The government has not set a date for the run-off.
Despite their isolation from power, local Liberal hopefuls used Stampede events to declare their plan to seek the nomination for Calgary Centre.
"Any Liberal running [in] an election in southern Alberta faces small odds," said environmentalist and former lawyer Harvey Locke, who hopes to be the Liberal candidate. "But there is a difference between horses against machine guns and David and Goliath. And I think this seat is a David and Goliath proposition, not a horses and machine guns proposition – because one is pointless and the other you have a chance."
Duane Bratt, a political scientist at Mount Royal, said the real race in the riding will be for the Conservative nomination, not the actual by-election. "It is going to be a battle between the right wing of the Conservative Party and the very, very right wing of the Conservative Party," he said.
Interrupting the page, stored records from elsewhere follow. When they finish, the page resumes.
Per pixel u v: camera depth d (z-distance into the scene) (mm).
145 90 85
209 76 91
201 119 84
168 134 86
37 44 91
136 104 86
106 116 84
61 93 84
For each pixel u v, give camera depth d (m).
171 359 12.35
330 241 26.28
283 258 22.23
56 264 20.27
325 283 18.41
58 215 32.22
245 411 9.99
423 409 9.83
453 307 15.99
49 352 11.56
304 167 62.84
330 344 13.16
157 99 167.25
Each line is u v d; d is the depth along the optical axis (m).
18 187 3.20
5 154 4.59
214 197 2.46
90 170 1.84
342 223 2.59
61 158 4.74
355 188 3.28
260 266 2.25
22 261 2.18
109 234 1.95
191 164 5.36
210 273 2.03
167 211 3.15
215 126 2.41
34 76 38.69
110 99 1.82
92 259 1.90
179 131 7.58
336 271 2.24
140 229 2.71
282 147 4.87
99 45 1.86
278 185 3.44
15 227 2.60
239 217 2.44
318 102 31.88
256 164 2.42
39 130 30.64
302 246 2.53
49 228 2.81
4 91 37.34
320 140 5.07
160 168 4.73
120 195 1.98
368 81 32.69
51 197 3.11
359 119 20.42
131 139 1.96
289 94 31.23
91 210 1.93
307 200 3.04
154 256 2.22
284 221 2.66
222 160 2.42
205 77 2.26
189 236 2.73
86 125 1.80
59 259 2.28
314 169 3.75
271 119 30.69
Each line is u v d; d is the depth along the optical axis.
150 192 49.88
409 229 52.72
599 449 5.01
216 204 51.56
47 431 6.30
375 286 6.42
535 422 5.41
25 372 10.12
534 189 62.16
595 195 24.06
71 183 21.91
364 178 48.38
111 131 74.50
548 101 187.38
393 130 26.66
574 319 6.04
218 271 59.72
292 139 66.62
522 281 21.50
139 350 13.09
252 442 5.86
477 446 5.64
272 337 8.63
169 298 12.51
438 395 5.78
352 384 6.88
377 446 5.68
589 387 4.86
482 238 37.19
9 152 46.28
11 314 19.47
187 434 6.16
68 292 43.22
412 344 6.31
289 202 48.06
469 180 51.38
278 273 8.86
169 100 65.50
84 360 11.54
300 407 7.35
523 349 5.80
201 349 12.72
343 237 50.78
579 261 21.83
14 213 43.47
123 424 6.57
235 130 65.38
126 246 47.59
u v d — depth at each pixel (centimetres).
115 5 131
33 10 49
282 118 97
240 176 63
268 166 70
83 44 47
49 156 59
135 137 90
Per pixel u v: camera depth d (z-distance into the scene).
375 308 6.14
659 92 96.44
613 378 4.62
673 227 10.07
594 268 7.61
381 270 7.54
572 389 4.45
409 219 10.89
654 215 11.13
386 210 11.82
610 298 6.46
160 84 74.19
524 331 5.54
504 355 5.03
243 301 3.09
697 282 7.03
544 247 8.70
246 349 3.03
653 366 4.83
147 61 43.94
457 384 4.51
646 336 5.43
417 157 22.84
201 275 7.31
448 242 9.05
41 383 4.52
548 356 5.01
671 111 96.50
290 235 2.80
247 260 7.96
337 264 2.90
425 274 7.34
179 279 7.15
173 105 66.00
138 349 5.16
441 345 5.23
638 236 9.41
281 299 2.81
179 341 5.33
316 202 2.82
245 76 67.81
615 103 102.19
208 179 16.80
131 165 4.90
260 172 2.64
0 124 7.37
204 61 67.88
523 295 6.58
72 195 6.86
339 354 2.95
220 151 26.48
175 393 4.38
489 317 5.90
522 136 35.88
Mr. Harper, whose popularity is waning compared with that of Mr. Mulcair in recent polls and who was accused over the weekend by the influential Economist magazine of using "bullying" tactics such as pushing through the budget omnibus bill, could easily skip the pancake circuit without losing support in Alberta. However, because of Stampede's influence, Calgarians would find repeat absences from any political leader – even Mr. Harper – offensive.
Indeed, Mr. Harper revelled in the opportunity to boast about his majority government's policies on his home turf. "Not every one of these measures is popular with everybody, but they are all good for Canada," said Mr. Harper. "Canada will not slip back the way so many other developed countries are slipping back."
While party faithful lapped up their leaders' stump speeches, some folks at the Stampede grounds were less enthused. Retirees Rose McNown and her husband, Murray Croot, who are here from Ontario to watch their granddaughter trick-rider compete, said politics isn't top of mind.
"I'm not going to vote for you because you came to Stampede," Ms. McNown said.
That doesn't surprise pollster Mr. Woolstencroft.
"Attending the Stampede doesn't really help these politicians because, in the end, the event is a party," he said.